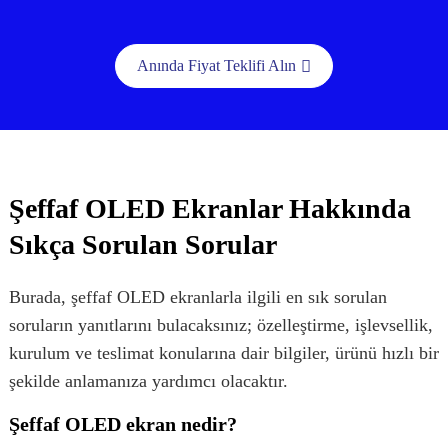
Anında Fiyat Teklifi Alın
Şeffaf OLED Ekranlar Hakkında
Sıkça Sorulan Sorular
Burada, şeffaf OLED ekranlarla ilgili en sık sorulan
soruların yanıtlarını bulacaksınız; özelleştirme, işlevsellik,
kurulum ve teslimat konularına dair bilgiler, ürünü hızlı bir
şekilde anlamanıza yardımcı olacaktır.
Şeffaf OLED ekran nedir?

★ ★ ★ ★ ★ ★ ★

- **TASK**
Exactly reproduce the lines from the one containing "Burada, şeffaf OLED" through the end of the records, and only those lines.

- **PROBLEM SOLUTION**
Burada, şeffaf OLED ekranlarla ilgili en sık sorulan
soruların yanıtlarını bulacaksınız; özelleştirme, işlevsellik,
kurulum ve teslimat konularına dair bilgiler, ürünü hızlı bir
şekilde anlamanıza yardımcı olacaktır.
Şeffaf OLED ekran nedir?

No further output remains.